Ах, поляки тычут нам в нос Катынью и хлопочут о памятнике на месте расстрела польских офицеров? Хорошо, поставили. А где памятник на месте концлагерей, в которых на территории Польши погибло сто тысяч русских красноармейцев? Где хоть один обелиск в их память? И где наша либеральная общественность, призывающая к гуманизму по любому поводу, когда речь идет не о России?
При этом Поляков неукоснительно выполняет правило: занимательность — вежливость писателя, и сюжет причудливо движется в стенах старинной московской усадьбы, уносит героев в Рубляндию, заставляет плутать по таинственным московским местечкам, и куда он вынесет режиссера Жарынина и беллетриста Кокотова, до последней страницы — загадка.

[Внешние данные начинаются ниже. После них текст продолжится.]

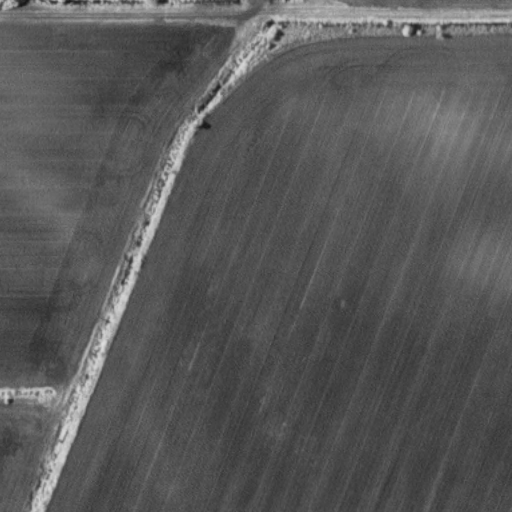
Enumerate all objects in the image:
road: (132, 8)
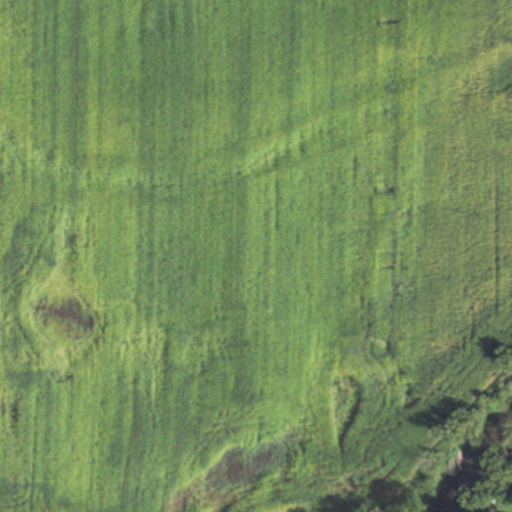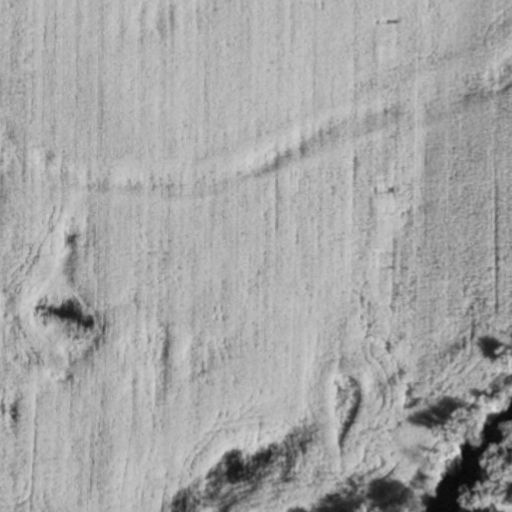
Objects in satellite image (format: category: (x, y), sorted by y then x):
river: (474, 467)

Но вынесет совсем не туда, куда может предположить изощренный критик или самый проницательный читатель.
Уверен, сатирическую эпопею Полякова, как всегда, растащат на цитаты — так когда-то растащили “Двенадцать стульев” и “Золотого теленка”.

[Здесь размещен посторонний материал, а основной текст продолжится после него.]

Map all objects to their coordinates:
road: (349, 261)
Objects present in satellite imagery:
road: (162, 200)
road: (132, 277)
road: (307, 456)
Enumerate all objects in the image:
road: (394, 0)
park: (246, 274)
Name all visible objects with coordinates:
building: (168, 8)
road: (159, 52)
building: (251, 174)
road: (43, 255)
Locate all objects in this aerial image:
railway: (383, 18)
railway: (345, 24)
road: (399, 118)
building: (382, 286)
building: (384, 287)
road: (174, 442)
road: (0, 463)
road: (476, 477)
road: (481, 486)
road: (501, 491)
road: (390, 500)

Уверен, что писателям любого калибра есть чему поучиться у Полякова.
Уверен, что либеральная критика либо постарается не заметить трилогии, либо сквозь зубы отпустит несколько бранных слов.
Но и Пушкина, и Гоголя, и Булгакова при жизни не осыпали похвалами, добрые рецензии можно по пальцам пересчитать. Но их книги читают и перечитывают…
У каждого времени свои литературные визитные карточки. “Гипсовый трубач” — одна из них.
Читай, мой друг, скорее — припомни вкус натурального молока!
Твой Дмитрий Каралис
1 Из писем московскому другу // Нева. 2006. № 2.
2 Юрий Поляков. Гипсовый трубач, или Конец фильма / Юрий Поляков. М: Астрель: АСТ, 2008–2012.